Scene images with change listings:
Content starts

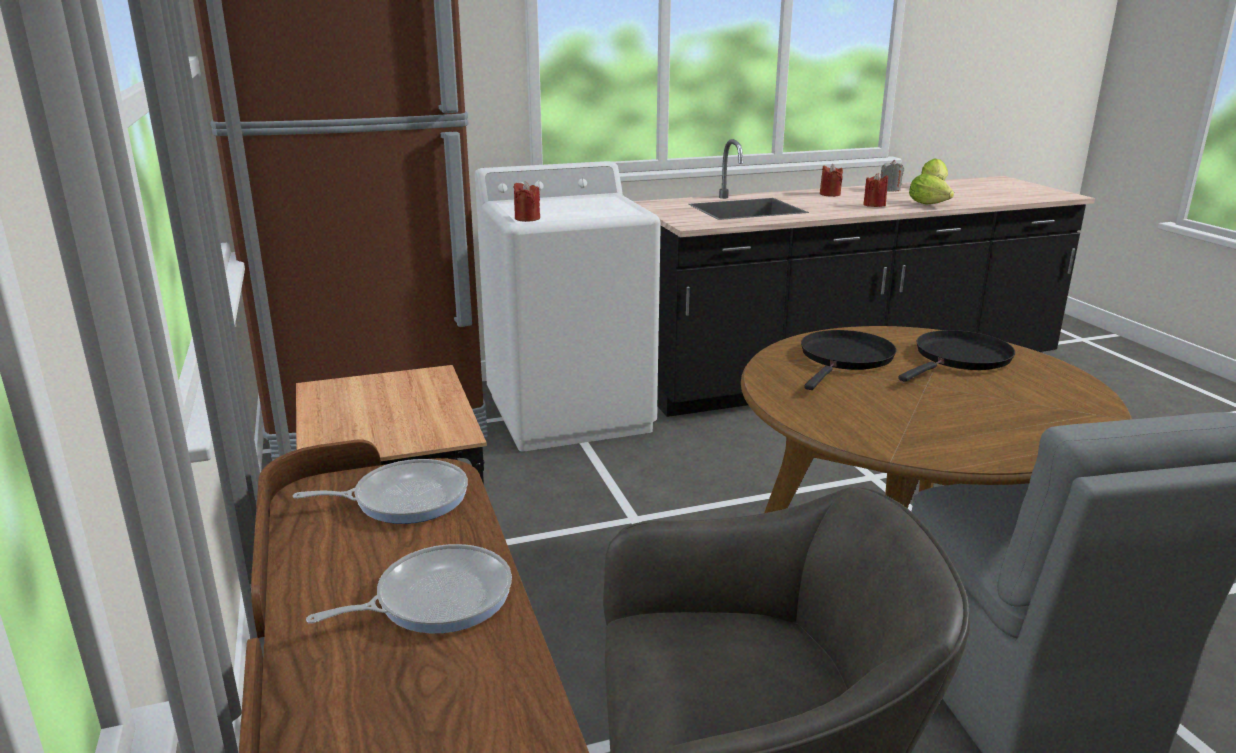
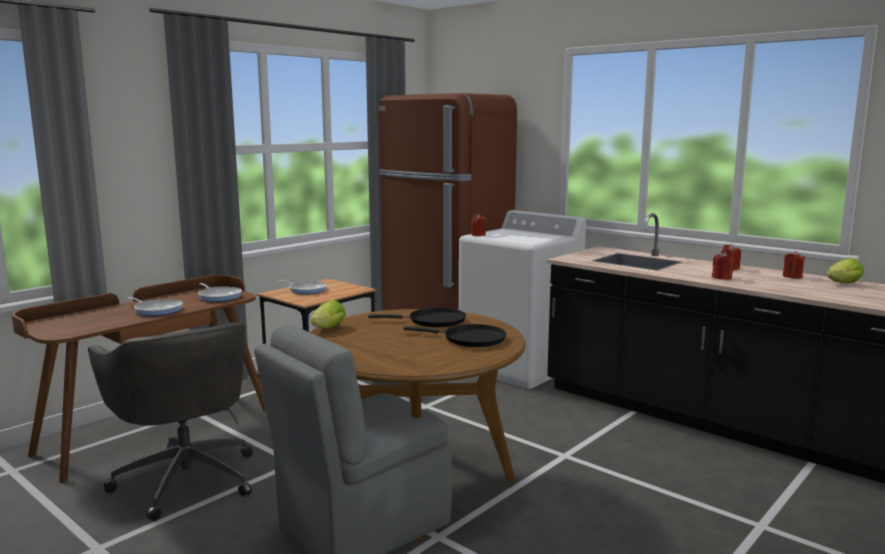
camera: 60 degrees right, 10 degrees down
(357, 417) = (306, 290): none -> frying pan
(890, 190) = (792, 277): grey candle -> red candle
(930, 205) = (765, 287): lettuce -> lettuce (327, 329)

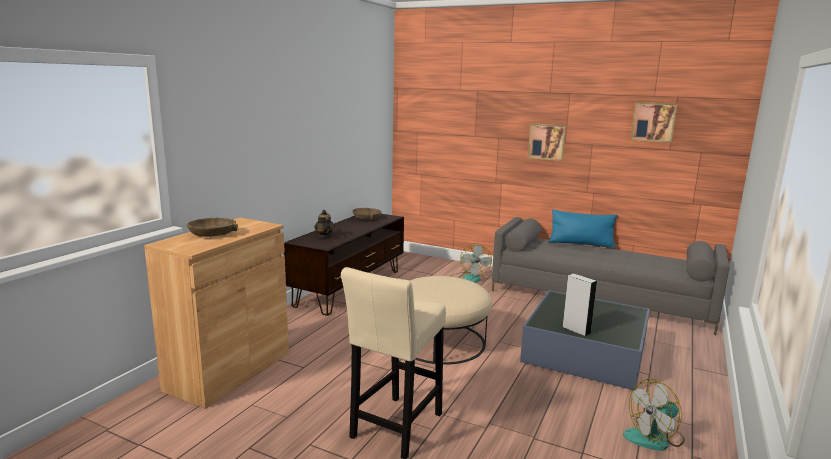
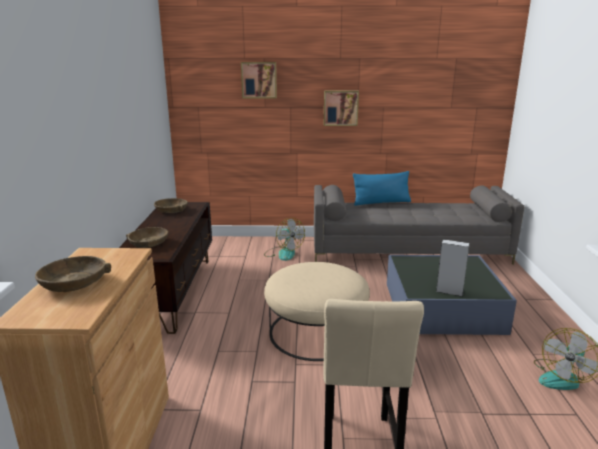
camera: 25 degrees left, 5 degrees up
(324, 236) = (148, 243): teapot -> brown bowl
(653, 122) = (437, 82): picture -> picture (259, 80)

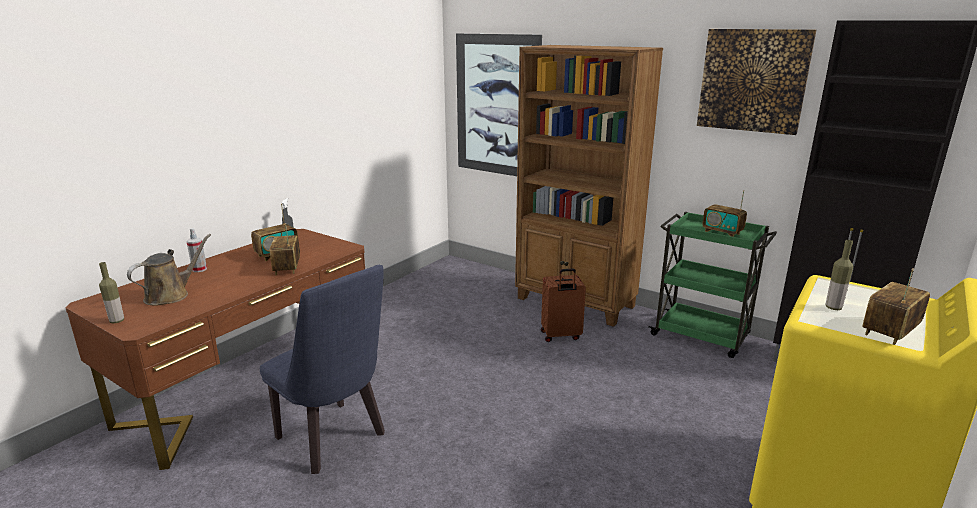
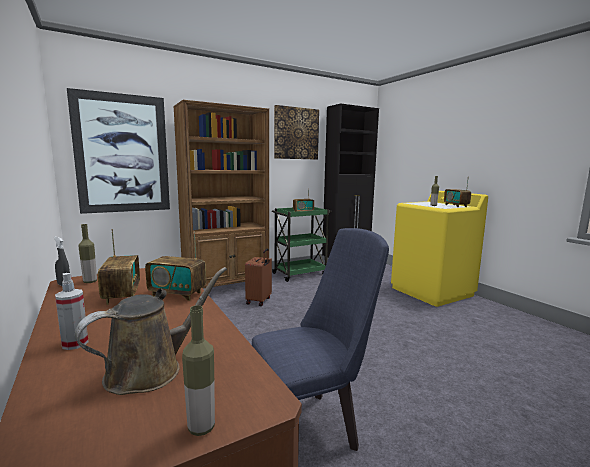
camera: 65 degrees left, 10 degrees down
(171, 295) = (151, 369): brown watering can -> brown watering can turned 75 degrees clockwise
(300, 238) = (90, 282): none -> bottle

Content ends

Work instruction: Starting at the line that contains "camera: 65 degrees left, 10 degrees down" and ending at the last line of the data, repeat each line exactly; include nothing else.

Finished task:
camera: 65 degrees left, 10 degrees down
(171, 295) = (151, 369): brown watering can -> brown watering can turned 75 degrees clockwise
(300, 238) = (90, 282): none -> bottle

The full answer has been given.